La llave del cofre del aeropuerto está en ese cajón, pueden quedarse con los dos millones de dólares. Pero del asesinato y del robo... ¡no sé nada!

La afónica voz, como de un fumador empedernido que tiene sus cuerdas vocales casi inútiles, recalcó con el desdén de un escuezo:

– Oh... ¡qué generoso! ¡Nunca pensé que fuese usted tan magnánimo! Invertimos tiempo y dinero, tiempo y dinero... ¿para volver con dos cadáveres y las manos vacías ante el jefe? No amici Malcon, eso no se consiente. No se consiente. Has traicionado una vez a tu patria por dinero y estás acabado si no consigues la merca.

El científico, al sentir la palabra traidor, se enardeció y lanzó al intruso una furibunda trompada a la mandíbula. Pero el llamado Luiggi, aunque sorprendido, tenía reflejos muy rápidos y recibió el golpe en el hombro izquierdo, retrocediendo un par de pasos por la fuerza del impacto.

– Eres hombre muerto... pipiolo, hombre muerto, masculló entre otras maldiciones, posiblemente en siciliano u otra lengua que el científico no conocía, y le lanzó un relampagueante puntazo con el puñal que atravesó el antebrazo izquierdo de lado a lado al intentar atajarse el pecho. Malcon dio un resoplido, retrocedió un tranco y arrugando el borde de la alfombra con su taco cayó sin control, de espaldas al suelo.

El asesino se lanzó sobre él con la reluciente cuchilla hacia abajo, y acaso en forma milagrosa, pudo aferrar la muñeca con la mano herida, que perdía fuerzas rápidamente a medida que se acercaba el estilete al tórax. Veía las deformadas facciones del hombre afirmado en su cuerpo, lívido y goteando sudor sobre su rostro sudado, con una mueca de sadismo que...
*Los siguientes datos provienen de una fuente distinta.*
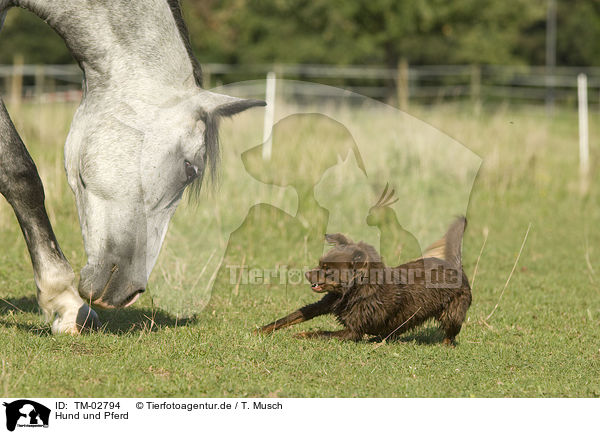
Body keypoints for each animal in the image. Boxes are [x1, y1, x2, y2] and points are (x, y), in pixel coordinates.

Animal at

Un tremendo sartenazo en la tapa de los sesos tiró al llamado Luiggi hacia un costado, dormido por la cuenta completa. El científico lo empujó para quitárselo de encima y miró a Fire plantada con las piernas separadas y una negra sartén de hierro fundido aferrada con las dos manos de su único mango, sin el menor viso de miedo en sus oscuros ojos, acerados por el cariz que tomaban los sucesos.

– ¿Por qué hiciste eso por mí? Preguntó Malcon levantándose trabajosamente. Si había alguna función melodramática entre ellos en ese momento se había terminado bruscamente.

Pero ella no contestó. En verdad no sabía qué contestar, desgarró la tela de la camisa sin misericordia. Como un infante de marina entrenado en supervivencia, miró la efusión de sangre y, haciendo con la misma tela unos jirones, los empezó a atar fuertemente para detener la hemorragia en el momento que, apartando bruscamente a Malcon, volvió a sujetar la sartén y resoplando, le sacudió otro mandoble al visitante que empezaba a incorporase, tirándolo de bruces brutalmente. El golpe había sido dado con furia, con temible furia.

Terminó de atar el brazo de Malcon, y mirándolo a los ojos, le dijo: – ¿Quieres esperar la llegada de ese tal Koshevnikov, o prefieres tomar aire fresco y curarte esa herida en algún sitio?

– ¿Por qué haces esto por mí? Volvió a preguntar el hombre, mirando a esa mujer con otros ojos.

Pero ella no contestó, simplemente le dijo: – Creo que ese fulano está muerto. Verifícalo.

El científico se acercó y puso sus dedos sobre la yugular, le dio vuelta la cabeza y vio sus pupilas fijas. Un temblor empezó a propagarse por su cuerpo, mientras la mujer, colgando la sartén en su sitio, lo tomó del brazo, lo metió en su dormitorio y sacando un bolso de lona, lo llenó de ropa variada, ante la atónita mirada de su propietario.